The problem | Copy the records below in full and leave every image out of the copy.
>>>
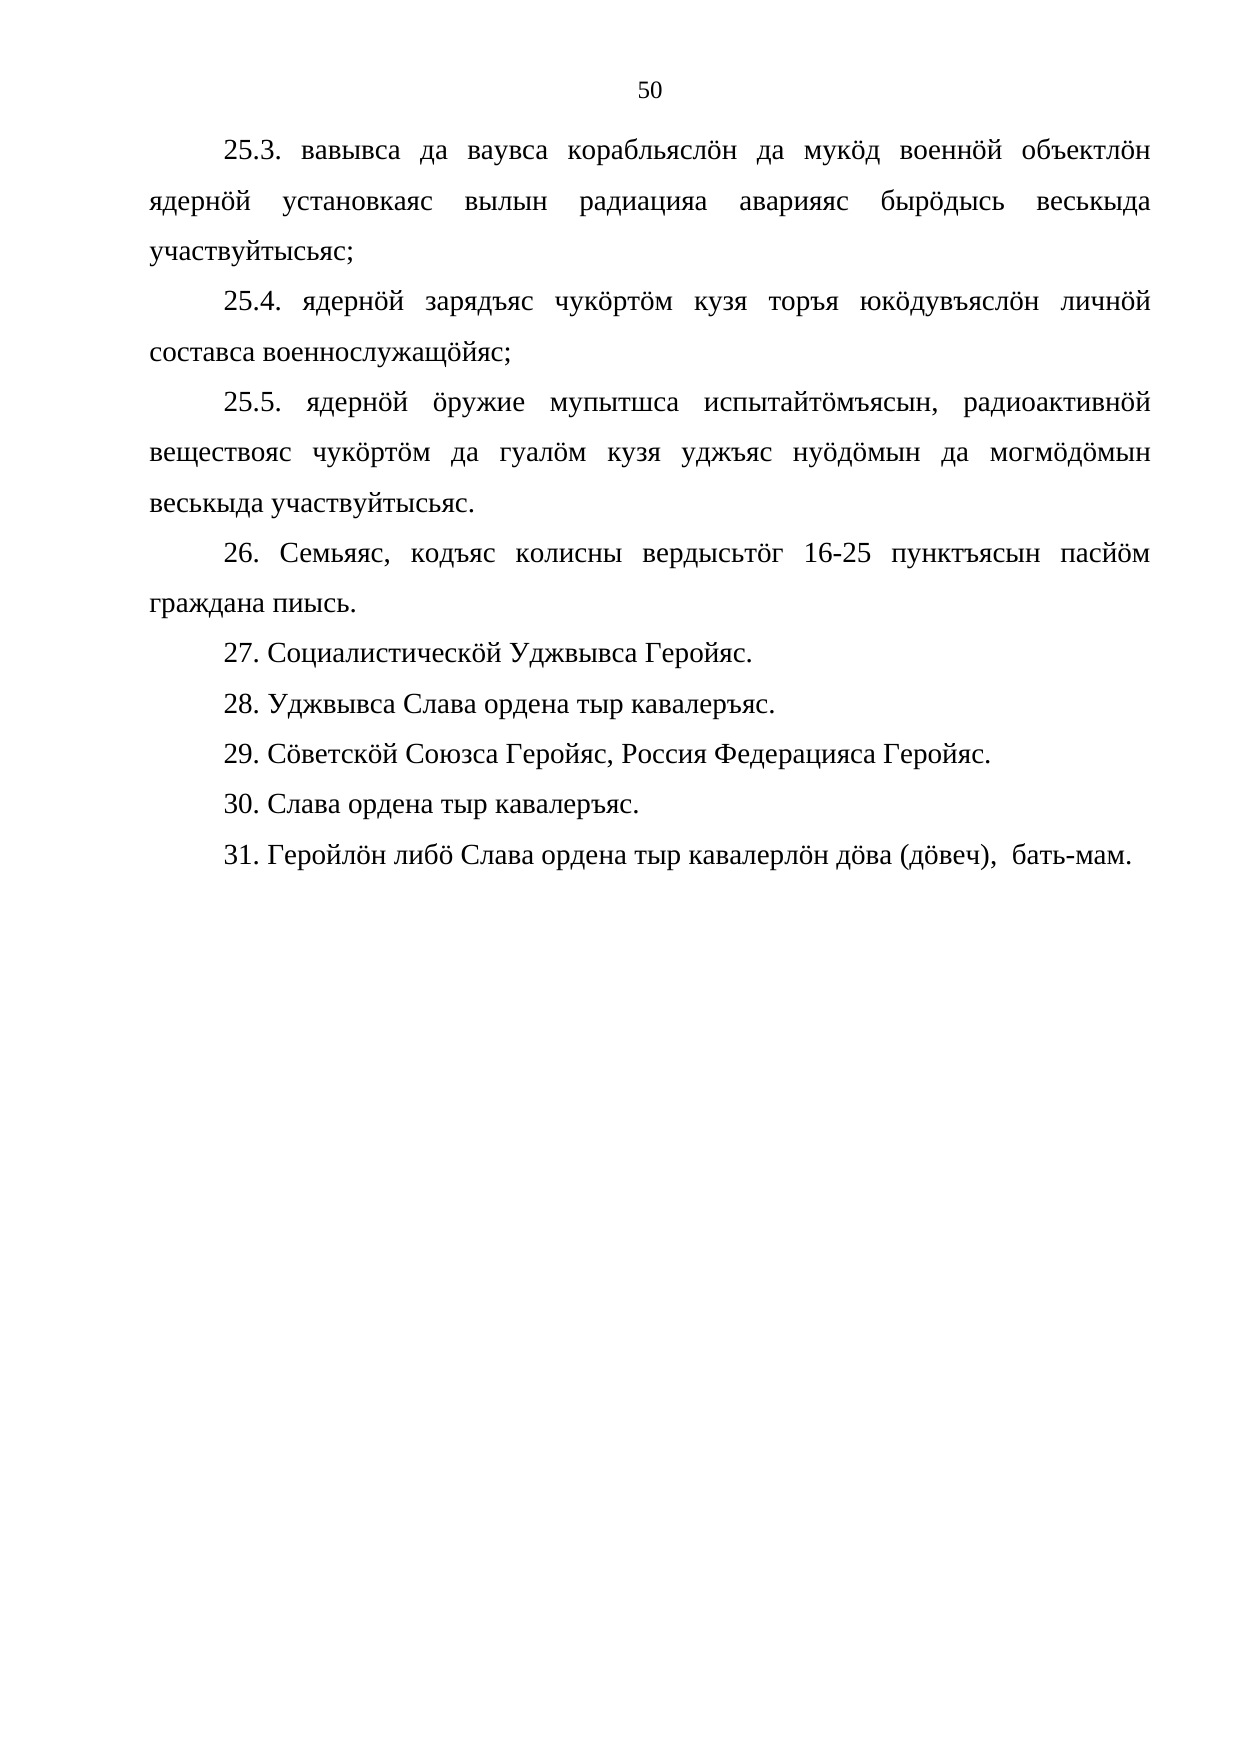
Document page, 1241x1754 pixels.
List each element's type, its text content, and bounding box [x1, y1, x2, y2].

text 31. Геройлöн либö Слава ордена тыр кавалерлöн дöва (дöвеч), бать-мам. [149, 837, 1152, 870]
text 25.5. ядернöй öружие мупытшса испытайтöмъясын, радиоактивнöй веществояс чукöртöм да гуалöм кузя уджъяс нуöдöмын да могмöдöмын веськыда участвуйтысьяс. [149, 384, 1152, 518]
text 26. Семьяяс, кодъяс колисны вердысьтöг 16-25 пунктъясын пасйöм граждана пиысь. [149, 535, 1152, 619]
text 25.4. ядернöй зарядъяс чукöртöм кузя торъя юкöдувъяслöн личнöй составса военнослужащöйяс; [149, 283, 1152, 367]
text 25.3. вавывса да ваувса корабльяслöн да мукöд военнöй объектлöн ядернöй установкаяс вылын радиацияа аварияяс бырöдысь веськыда участвуйтысьяс; [149, 132, 1152, 267]
text 27. Социалистическöй Уджвывса Геройяс. [149, 636, 1152, 669]
text 29. Сöветскöй Союзса Геройяс, Россия Федерацияса Геройяс. [149, 736, 1152, 770]
text 30. Слава ордена тыр кавалеръяс. [149, 787, 1152, 820]
text 28. Уджвывса Слава ордена тыр кавалеръяс. [149, 686, 1152, 719]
<<<
Your response |
Document page, 1241x1754 pixels.
List each element's type, its text content, and bounding box [x1, y1, x2, y2].

text 31. Геройлöн либö Слава ордена тыр кавалерлöн дöва (дöвеч), бать-мам. [149, 837, 1152, 870]
text 25.5. ядернöй öружие мупытшса испытайтöмъясын, радиоактивнöй веществояс чукöртöм да гуалöм кузя уджъяс нуöдöмын да могмöдöмын веськыда участвуйтысьяс. [149, 384, 1152, 518]
text 26. Семьяяс, кодъяс колисны вердысьтöг 16-25 пунктъясын пасйöм граждана пиысь. [149, 535, 1152, 619]
text 25.4. ядернöй зарядъяс чукöртöм кузя торъя юкöдувъяслöн личнöй составса военнослужащöйяс; [149, 283, 1152, 367]
text 25.3. вавывса да ваувса корабльяслöн да мукöд военнöй объектлöн ядернöй установкаяс вылын радиацияа аварияяс бырöдысь веськыда участвуйтысьяс; [149, 132, 1152, 267]
text 27. Социалистическöй Уджвывса Геройяс. [149, 636, 1152, 669]
text 29. Сöветскöй Союзса Геройяс, Россия Федерацияса Геройяс. [149, 736, 1152, 770]
text 30. Слава ордена тыр кавалеръяс. [149, 787, 1152, 820]
text 28. Уджвывса Слава ордена тыр кавалеръяс. [149, 686, 1152, 719]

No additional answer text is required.